--- DOCUMENT SEGMENT ---
Virginia Woolf wasn’t always the radical we imagine today. Before the debates on truth and beauty with her circle of early-20th-century artists, intellectuals and writers known as the Bloomsbury Group; before the polemic feminist lectures at Cambridge; and before the ever-constant push to experiment with new forms of fiction, there was the impressionable young girl, born Adeline Virginia Stephen, who spent seaside summers in Cornwall, on England’s rugged southwestern tip.

On a gray morning last October, I found myself on the Great Western Railway, rolling along the same route that Woolf would have taken about a century before, the train hugging tight past a progression of wide swathes of golden sand and languidly sloping green cliffs, with the deep blue of St. Ives Bay and the Godrevy Lighthouse in the distance.

The rail line to the coastal town of St. Ives opened in 1877, causing a huge uptick in tourism there, and it is easy to understand how it would have lured well-to-do Britons like her family to this once hard-to-reach stretch of Cornwall, now a thriving arts haven with its own branch of the Tate museum.

Long an admirer of this modernist literary pioneer, not only for how Woolf redefined the possibilities of the novel but also for the simple reason that no other writer has given me, sentence for sentence, such pleasure, I decided to go in search of Woolf in her early years. I headed to the vast coastal county that, by most accounts, had a profound effect on her future writing, making its way into the novels “Jacob’s Room” and “The Waves,” and forming the basis of one of her greatest works, “To the Lighthouse.”

--- BRIEF 1 ---
List every novel by title that the passage on Virginia Woolf's early summers in Cornwall names.
--- BRIEF 2 ---
Extend the passage on Virginia Woolf's early summers in Cornwall, picking up after its last sentence.

--- INFORMATION GIVEN ---
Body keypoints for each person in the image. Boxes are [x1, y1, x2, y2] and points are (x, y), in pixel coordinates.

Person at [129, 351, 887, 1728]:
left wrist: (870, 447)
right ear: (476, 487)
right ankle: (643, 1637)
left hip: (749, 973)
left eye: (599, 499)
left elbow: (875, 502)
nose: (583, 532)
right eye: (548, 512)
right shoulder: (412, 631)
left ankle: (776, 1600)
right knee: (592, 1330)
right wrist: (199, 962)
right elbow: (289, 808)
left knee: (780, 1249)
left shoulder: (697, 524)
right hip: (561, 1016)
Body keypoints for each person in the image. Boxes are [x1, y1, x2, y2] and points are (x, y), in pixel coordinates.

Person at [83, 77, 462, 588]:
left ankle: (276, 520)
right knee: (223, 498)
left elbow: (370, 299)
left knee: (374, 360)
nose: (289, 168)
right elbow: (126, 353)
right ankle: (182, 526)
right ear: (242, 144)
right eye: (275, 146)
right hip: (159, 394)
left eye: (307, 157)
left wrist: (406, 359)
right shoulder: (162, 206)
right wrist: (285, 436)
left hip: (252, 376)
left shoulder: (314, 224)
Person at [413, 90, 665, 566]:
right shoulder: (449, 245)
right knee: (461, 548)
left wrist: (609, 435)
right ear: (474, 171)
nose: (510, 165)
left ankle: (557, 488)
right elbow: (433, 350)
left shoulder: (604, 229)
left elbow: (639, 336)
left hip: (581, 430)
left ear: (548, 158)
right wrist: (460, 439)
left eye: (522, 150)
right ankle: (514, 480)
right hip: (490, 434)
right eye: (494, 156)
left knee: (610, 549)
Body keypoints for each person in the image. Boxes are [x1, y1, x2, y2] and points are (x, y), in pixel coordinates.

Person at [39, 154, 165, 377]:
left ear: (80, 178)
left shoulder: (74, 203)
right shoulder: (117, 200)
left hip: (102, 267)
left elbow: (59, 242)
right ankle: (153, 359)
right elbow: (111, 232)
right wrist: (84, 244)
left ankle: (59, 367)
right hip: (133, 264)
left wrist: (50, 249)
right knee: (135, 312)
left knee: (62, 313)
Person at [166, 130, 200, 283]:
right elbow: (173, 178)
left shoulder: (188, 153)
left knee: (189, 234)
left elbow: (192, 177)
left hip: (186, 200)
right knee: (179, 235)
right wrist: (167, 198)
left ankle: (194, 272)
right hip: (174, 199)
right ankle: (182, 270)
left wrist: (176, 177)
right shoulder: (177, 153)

--- EXERCISE RESULT 1 ---
"Jacob's Room"
"The Waves"
"To the Lighthouse"

--- EXERCISE RESULT 2 ---
Woolf’s summers in Cornwall were a reprieve from her upper-middle-class life in London, where, for most of the year, she spent her days in “the rich red gloom” of a tall London town house. A Victorian girl bound by Victorian-era trappings, she took informal school lessons in a dining room filled with carved oak and marble, ventured on monotonous twice-daily outings to nearby Kensington Park and awaited a future of ballroom dances in satin dresses and pearls.

Her father, the renowned literary critic and historian Sir Leslie Stephen, rented a house overlooking St. Ives Bay in Cornwall, which he described in an 1884 letter as “a pocket-paradise with a sheltered cove of sand in easy reach (for ‘Ginia even) just below.” That house, that bay, that lighthouse: All would be immortalized in her famous novel. While Woolf was always careful to abstract somewhat from her personal past, and set “To the Lighthouse” on the Scottish Isle of Skye, it’s steeped with almost direct imagery from her time in Cornwall.

From 1882, when she was only a few months old, to 1894, when she was 12, the year before her mother died, Woolf spent a few months each year at Talland House, situated on the outskirts of St. Ives, then a small fishing town on the Cornish coast.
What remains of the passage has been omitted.